Example SQL: same as before, retrieve all bioentries from GenBank as
they were on Jan 1, 2002

SELECT bioentry.*
FROM bioentry
JOIN biodatabase USING (biodatabase_id)
JOIN bioentry_history USING (bioentry_id)
LEFT JOIN biodatabase_history AS enter
ON (bioentry_history.entered = entered.bioentry_history_id)
LEFT JOIN biodatabase_history AS exit
ON (bioentry_history.removed = exit.bioentry_history_id)
WHERE biodatabase.name = 'GenBank'
AND entered.entrydate <= 2002-01-01
AND (exit.entrydate IS NULL OR exit.entrydate > 2002-01-01)

Advantage: you don't need to store N*M rows for every M database
updates, only N rows of date ranges (or database version refs).

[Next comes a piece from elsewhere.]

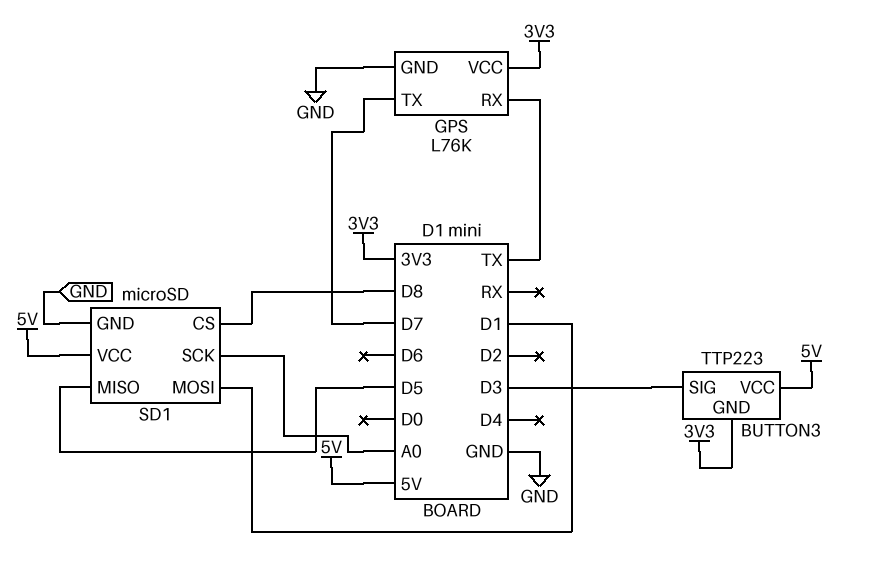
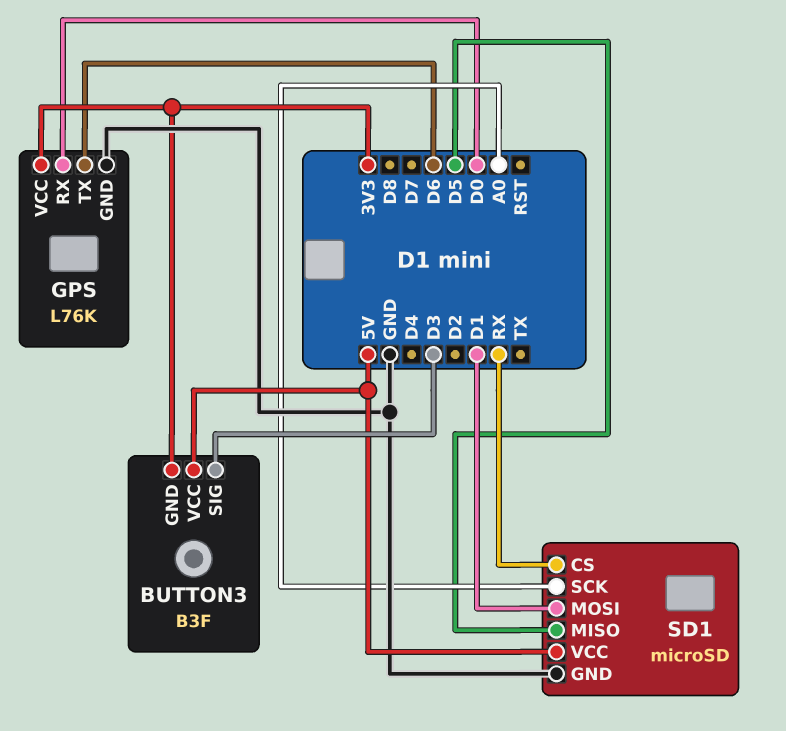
BUTTON3: TTP223 -> B3F
GPS pin RX: TX -> D0
GPS pin TX: D7 -> D6
SD1 pin CS: D8 -> RX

Disadvantage: all historical bioentries remain in the database, even
ones that are no longer "current" - simple SELECTs must specify
enddate IS NULL (optionally, a "is_current" flag can be added to
bioentry) - again, a bioentry_current VIEW may be the best solution.

Sequence redundancy:

There is no utility here for handling biosequence redundancy; i.e. the
biosequence table cannot be easily used to generate non-redundant
sequence views. An accessory table "biosequence_redundancy" could be
used to store redundant pairs (including a self-self pair) for those
who need it.

CREATE TABLE biosequence_redundancy (
biosequence_redundancy_id INT UNSIGNED NOT NULL AUTO_INCREMENT,
biosequence_a INT UNSIGNED NOT NULL FOREIGN KEY REFERENCES (biosequence.biosequence_id),
biosequence_b INT UNSIGNED NOT NULL FOREIGN KEY REFERENCES (biosequence.biosequence_id),
UNIQUE(biosequence_a, biosequence_b)
);

This redundancy table could be further "typed" by ontology terms.
Alternatively, all redundancies could be stored as pairwise
seqfeatures.

Example SQL: Give me all nonredundant biosequences from GenPept
(i.e. the NCBI "nr" database)

[ Nasty cross joining SQL to be delivered ... ]

Feature set versioning:

Could already be accomplished with "dated" source ontology terms, but
that seems like a bastardization. Suggestions welcome.